Hugo von Hofmannstahl, Lettre de Lord Chandos.
Ils nous parlent, ils murmurent à nos oreilles. Mais quoi ? Il faut d’abord s’arrêter pour les entendre, ces chuchotements. Puis essayer de les comprendre. S’arrêter, respirer et s’immerger dans la contemplation des objets.
« Nature morte », quel drôle de nom ! L’appellation anglaise still life – vie immobile -, et l’allemande, et la flamande, qui disent la même chose, sont bien plus proches de la réalité : ces peintures montrent une vie silencieuse, calme, apaisée. Qu’elles nous invitent et nous incitent à rejoindre. Dans ce monde en mouvement, dans ce monde utilitaire, la nature morte nous arrête : vie immobile, vie inutile. Inutile ? Parce qu’elle n’a rien à montrer que de l’ordinaire ? Mais justement : ce qu’elle nous montre, c’est l’ordinaire qu’on ne regarde jamais.
Et si l’on regarde, on voit : de la simplicité en majesté. Une présence intense derrière l’immobilité.
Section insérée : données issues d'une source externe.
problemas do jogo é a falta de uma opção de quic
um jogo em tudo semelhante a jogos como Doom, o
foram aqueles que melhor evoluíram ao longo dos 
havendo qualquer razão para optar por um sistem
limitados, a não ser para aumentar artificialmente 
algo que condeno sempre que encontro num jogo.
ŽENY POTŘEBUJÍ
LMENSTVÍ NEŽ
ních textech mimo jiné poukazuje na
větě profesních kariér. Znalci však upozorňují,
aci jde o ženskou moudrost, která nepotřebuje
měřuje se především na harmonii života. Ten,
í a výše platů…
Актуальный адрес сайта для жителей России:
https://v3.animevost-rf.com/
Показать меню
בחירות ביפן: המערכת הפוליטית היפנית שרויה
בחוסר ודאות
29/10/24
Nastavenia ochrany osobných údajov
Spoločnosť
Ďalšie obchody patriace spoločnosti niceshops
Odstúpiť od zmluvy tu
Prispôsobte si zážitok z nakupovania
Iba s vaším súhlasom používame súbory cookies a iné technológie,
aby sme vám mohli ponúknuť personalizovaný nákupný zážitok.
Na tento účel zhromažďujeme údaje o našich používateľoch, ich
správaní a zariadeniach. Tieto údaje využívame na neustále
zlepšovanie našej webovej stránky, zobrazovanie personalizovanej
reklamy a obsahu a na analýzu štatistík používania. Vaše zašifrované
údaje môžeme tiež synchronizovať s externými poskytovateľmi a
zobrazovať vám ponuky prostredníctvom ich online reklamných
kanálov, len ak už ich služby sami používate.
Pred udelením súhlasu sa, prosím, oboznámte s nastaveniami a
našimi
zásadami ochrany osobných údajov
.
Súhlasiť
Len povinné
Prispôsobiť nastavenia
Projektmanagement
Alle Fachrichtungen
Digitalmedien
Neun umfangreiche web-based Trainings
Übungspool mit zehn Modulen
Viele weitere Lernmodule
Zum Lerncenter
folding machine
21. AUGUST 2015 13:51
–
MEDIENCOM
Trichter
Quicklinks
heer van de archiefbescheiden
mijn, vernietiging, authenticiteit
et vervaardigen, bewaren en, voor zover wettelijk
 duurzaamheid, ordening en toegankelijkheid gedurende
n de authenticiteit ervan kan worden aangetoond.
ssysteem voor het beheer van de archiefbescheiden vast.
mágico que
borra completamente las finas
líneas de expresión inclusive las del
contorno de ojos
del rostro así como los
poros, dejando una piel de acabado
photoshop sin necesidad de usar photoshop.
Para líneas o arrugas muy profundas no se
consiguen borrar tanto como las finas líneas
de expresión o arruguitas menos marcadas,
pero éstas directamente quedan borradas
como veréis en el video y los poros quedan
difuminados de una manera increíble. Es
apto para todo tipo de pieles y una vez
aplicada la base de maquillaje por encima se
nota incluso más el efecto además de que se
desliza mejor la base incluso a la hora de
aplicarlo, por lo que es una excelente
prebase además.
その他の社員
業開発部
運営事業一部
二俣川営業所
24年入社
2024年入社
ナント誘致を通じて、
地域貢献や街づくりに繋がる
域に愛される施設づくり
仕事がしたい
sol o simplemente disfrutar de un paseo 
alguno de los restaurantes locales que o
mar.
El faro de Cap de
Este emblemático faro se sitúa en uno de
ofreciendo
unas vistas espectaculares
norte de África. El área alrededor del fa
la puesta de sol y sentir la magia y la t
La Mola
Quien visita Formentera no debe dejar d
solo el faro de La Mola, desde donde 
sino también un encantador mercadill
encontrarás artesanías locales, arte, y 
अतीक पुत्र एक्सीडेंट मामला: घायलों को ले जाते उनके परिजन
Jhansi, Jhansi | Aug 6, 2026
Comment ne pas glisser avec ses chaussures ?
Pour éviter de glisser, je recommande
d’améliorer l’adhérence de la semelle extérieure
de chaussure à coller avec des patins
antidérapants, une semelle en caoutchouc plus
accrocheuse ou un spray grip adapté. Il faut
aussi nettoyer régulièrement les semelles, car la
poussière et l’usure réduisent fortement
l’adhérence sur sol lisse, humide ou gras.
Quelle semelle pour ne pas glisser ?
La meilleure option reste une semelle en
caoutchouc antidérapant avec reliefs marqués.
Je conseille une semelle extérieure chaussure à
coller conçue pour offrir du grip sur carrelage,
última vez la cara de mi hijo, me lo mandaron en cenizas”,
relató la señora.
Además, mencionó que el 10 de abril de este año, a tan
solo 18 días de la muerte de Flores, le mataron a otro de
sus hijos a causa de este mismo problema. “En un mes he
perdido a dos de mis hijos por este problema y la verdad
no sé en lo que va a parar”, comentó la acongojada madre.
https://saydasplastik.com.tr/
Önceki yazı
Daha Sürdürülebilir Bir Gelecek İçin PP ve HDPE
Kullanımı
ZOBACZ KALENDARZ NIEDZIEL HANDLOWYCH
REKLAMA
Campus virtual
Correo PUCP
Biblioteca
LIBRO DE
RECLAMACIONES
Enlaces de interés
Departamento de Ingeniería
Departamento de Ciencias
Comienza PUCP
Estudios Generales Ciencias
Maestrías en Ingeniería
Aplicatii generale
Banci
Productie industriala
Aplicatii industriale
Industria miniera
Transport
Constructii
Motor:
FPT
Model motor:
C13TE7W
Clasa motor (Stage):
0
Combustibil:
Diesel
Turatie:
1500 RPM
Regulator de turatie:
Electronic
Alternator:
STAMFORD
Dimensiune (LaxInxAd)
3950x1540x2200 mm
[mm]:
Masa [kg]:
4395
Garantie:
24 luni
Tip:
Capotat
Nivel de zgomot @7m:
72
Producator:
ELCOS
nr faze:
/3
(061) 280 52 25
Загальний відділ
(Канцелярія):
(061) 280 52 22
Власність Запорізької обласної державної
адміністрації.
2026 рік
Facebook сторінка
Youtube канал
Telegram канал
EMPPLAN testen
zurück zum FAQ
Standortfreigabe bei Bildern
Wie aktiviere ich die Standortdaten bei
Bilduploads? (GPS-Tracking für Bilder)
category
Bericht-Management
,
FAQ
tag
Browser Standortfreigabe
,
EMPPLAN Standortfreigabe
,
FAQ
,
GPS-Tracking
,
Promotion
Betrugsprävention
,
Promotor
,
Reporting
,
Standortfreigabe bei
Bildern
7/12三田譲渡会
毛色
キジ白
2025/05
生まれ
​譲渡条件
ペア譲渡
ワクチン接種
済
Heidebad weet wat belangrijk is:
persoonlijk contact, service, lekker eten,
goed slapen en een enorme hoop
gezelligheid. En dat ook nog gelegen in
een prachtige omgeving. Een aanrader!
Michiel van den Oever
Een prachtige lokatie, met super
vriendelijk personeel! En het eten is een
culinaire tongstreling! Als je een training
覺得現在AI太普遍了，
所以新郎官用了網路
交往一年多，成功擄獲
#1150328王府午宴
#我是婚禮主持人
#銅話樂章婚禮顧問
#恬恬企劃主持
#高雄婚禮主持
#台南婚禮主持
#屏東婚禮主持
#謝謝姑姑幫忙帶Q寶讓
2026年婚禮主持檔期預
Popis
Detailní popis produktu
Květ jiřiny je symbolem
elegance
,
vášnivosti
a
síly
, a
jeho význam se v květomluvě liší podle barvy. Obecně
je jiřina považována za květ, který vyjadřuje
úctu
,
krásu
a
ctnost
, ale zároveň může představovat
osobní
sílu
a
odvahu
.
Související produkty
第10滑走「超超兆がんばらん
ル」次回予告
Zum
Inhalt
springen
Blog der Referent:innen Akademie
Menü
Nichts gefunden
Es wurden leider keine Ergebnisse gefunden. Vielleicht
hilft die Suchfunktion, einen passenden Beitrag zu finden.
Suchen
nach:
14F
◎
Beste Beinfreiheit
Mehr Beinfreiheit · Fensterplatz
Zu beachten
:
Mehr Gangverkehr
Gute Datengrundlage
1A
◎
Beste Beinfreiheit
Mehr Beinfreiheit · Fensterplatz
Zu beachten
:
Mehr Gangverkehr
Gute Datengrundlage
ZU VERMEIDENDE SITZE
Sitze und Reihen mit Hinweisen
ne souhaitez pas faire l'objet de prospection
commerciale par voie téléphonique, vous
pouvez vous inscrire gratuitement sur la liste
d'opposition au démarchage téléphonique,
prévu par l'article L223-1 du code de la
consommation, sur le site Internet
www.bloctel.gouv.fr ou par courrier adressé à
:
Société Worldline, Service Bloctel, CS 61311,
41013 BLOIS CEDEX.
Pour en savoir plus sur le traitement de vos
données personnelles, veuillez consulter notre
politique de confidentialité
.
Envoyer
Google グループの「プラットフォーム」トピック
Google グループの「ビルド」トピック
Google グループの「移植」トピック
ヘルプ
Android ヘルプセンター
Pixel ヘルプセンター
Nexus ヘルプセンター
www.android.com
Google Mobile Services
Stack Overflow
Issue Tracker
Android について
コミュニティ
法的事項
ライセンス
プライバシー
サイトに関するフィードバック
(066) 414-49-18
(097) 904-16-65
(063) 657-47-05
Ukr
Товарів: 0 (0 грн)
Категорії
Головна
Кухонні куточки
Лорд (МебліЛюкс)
Si l’on regarde, on voit que même ce qui ne clignote pas, ne bouge pas, ne scintille pas, ne fait pas de bruit, peut avoir de l’intérêt et de l’importance. Si l’on regarde, on voit qu’il y a de la beauté, de l’intelligence et même de la grâce dans le simple, l’accessible, le disponible.
Je me souviens d’une discussion, un jour, avec un moine Zen qui me recommandait de toujours respecter l’inanimé. Mais qu’est-ce que l’inanimé ? C’est, me disait-il «ce qui ne crie pas quand on le frappe». Les choses, les objets, tous ces bouts de matière, qui ne crient pas, jamais. Mais qui parlent parfois…
Illustration : une “nature morte” qui vit et parle, de Chardin.